* _WORK INSTRUCTIONS_:
[1] In the post on market fragmentation, which companies' offerings are cited as examples of big players becoming the common integration point?
[2] According to the post on market fragmentation, why does the power lie largely with customers?

┌─ SOURCE DOCUMENT

A couple posts ago, I shared some recent trends I had been seeing and perhaps not explicitly said, it’s apparent the suppliers of markets are growing — refer to “Trends for Startups and Ideas to Build the Future“. Each company with its own take on how to do “it” better. So what does this all mean? Where are we headed with all this fragmentation?
  • APIs are a great way for especially software and hardware players to integrate into existing platforms, and enable customers to get set up quickly.
  • The big players are establishing themselves as the common integration point creating another sustainability point with added revenue-stream implications — you can definitely see this in Apple’s App Store, SalesForce’s App Exchange, Facebook‘s ubiquitous login option, and even NCR’s Cloud Services.
  • Smaller startup players will have a frantic fight over the next years to stay in the game and relevant. Switching costs for customers are becoming much lower meaning the power is virtually all in the customers’ hands.
  • Hardware manufacturers are getting in on the exact with APIs such as Thalmic Labs’ Myo Band, Atlas Wearables, Jawbone Up, Logitech peripherals, etc.
  • There will likely be much consolidation in the markets over the next few years as the smaller players get gobbled up by other startups or by the big platform companies themselves. And of course, there will be the natural attrition of startups who just peter out.
  • There’s still significant opportunity for markets where there isn’t an established platform whereby large swaths of companies plug into. Or, you can be an integrator/ middleware connector by which startups connector through you to platforms
In the end, the the power lays largely with the buyers/ customers in many of these markets as suppliers are so vast. However, it also creates some stumbling blocks for customers to pick the right cloud platform. In the B2C market, for example, fragmentation creates an annoyance for many users where there may be, especially, a social aspect and communities are split. But in the end, customers do win with more innovative solutions in a competitive market. This time of market frenzy will last a few years, I believe, before the consolidations really take place. And at that time, the cycle will restart where startups will sprout up again creating opportunity.
What are your thoughts on today’s growth of companies and solutions? How do you think the markets will play out?

└─
┌─ PROVIDED DATA

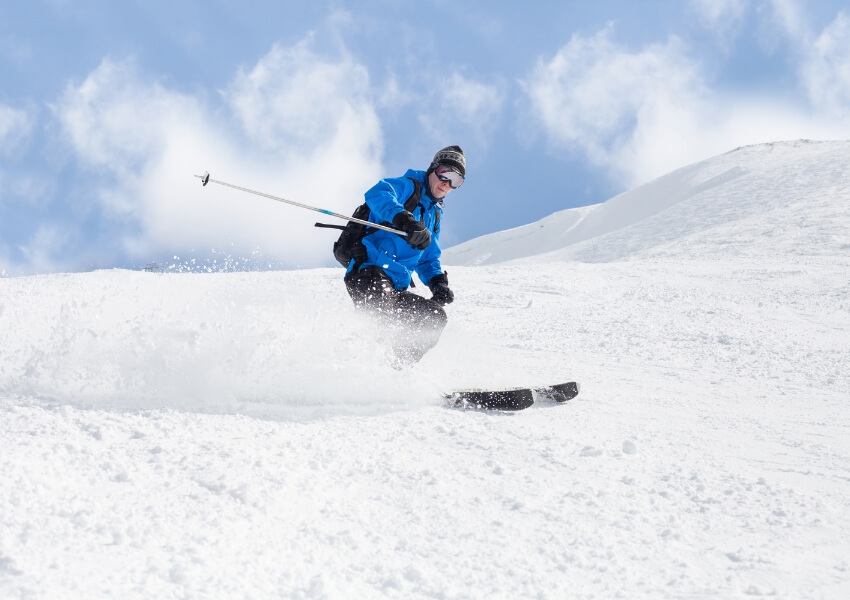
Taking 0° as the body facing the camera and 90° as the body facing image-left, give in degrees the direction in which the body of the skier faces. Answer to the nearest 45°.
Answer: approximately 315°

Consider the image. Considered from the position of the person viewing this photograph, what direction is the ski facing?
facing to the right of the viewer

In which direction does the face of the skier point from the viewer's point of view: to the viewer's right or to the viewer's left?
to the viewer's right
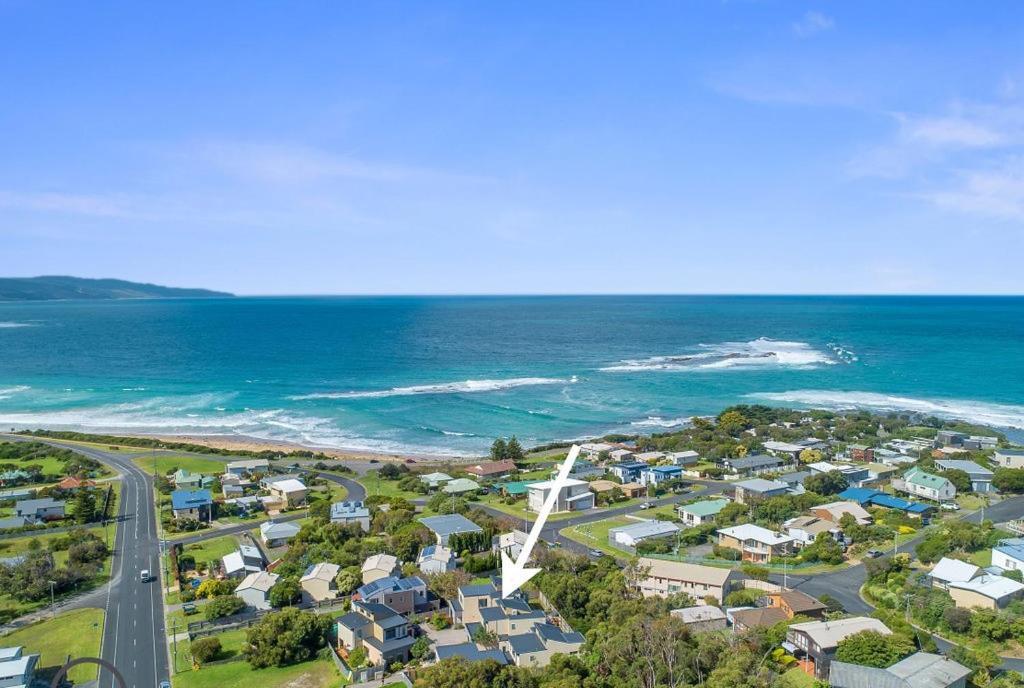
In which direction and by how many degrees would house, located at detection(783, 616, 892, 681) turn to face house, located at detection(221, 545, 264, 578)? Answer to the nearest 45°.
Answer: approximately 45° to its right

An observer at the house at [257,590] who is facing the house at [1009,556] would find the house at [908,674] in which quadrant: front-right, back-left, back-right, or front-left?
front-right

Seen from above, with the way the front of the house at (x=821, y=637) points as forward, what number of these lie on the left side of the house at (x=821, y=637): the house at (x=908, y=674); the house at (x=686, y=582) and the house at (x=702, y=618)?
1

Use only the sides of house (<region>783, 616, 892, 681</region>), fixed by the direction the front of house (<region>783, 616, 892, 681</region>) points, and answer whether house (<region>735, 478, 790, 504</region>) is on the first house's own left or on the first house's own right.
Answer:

└─

* _RESPONSES TO THE TASKS_:
[1] Apple's App Store, SalesForce's App Exchange, Facebook's ubiquitous login option, and NCR's Cloud Services.

[2] Switching costs for customers are becoming much lower. Suppliers in many of these markets are also so vast.